What’s more, we cannot view the new Miura in the way people saw the original, because then it was something new. I suspect a lot of people disapproved of it too, but that is what makes it look so good now. The shape of the thing has survived the brutal process of historical selection described above, because it was seen to be right.
For the same reason, it is pointless to attempt a historically accurate performance of some 18th-century music. Yes, you can dig out the old instruments, which will sound different from the ones we know, and you can play them in accordance with the stylistic fashions of the time. But we don’t have 18th-century ears, so we cannot possibly hear it as the original audience would.
How are these shameless retro cars coming about?
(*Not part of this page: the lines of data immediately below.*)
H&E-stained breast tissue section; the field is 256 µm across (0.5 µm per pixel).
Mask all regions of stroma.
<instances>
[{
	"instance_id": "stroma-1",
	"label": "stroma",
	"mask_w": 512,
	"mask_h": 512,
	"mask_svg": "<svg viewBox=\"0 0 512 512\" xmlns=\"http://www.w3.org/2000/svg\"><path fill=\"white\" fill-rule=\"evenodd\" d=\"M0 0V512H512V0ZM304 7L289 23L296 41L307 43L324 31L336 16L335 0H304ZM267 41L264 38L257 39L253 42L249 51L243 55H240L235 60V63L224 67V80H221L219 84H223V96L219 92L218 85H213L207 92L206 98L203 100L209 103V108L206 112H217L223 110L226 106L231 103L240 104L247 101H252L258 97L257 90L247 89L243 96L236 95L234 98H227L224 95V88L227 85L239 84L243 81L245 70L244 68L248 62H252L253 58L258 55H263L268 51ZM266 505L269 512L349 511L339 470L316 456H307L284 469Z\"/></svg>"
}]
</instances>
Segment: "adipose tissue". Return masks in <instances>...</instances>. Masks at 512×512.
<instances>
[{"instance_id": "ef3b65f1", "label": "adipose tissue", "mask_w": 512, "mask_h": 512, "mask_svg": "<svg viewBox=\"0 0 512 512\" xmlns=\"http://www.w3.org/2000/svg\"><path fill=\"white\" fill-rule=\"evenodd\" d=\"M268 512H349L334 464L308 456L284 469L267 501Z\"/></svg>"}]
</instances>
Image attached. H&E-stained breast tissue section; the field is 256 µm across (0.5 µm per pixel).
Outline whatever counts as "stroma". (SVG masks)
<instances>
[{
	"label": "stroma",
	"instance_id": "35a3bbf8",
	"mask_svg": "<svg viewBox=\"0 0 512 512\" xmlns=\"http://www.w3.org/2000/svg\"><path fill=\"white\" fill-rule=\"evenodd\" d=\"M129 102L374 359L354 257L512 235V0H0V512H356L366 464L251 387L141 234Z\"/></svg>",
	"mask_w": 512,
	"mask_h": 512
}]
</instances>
Why are the bosses of car companies not saying to their designers, “Oi, you charlatan, we’ve had that one before. Come up with something new.” I think I know why, and I think it’s our fault.
Bullish people embrace bullish things. We think sturdy Victorian suburbs are wonderful, but forget that the Victorians were modernists who swept acres of old stuff aside. If we need a new building in a Victorian area of London, everyone campaigns for something ‘in keeping’. What would be ‘in keeping’ is something utterly modern, which we can knock down if it turns out to be no good.
Our obsession with the past is a sign of timidity, then. Look what it’s done to Jaguar. It is impossible to come up with a modern Jag without breaking entirely with the current styling traditions, because they are all locked in the 1960s. People are complaining that the new XK ‘doesn’t look like a Jaguar’. About time it didn’t, I say.
I met a top car designer the other day – never mind who, he was a bit pissed – and he confirmed something that I’ve long suspected. That our reluctance to embrace the contemporary works its way through fatuous marketing research to management, who then stamp on the creative process that drives the shape of cars forwards. In the future, we will go to classic car shows and swoon over the BMW 6-Series and the Renault Vel Satis, not a remake of a Sixties icon. Apart from anything else, the original will still be there to show us how it really was.
Old cars are great, and the past is fascinating. But it belongs in the past. Be modern, or there won’t be any history in the future.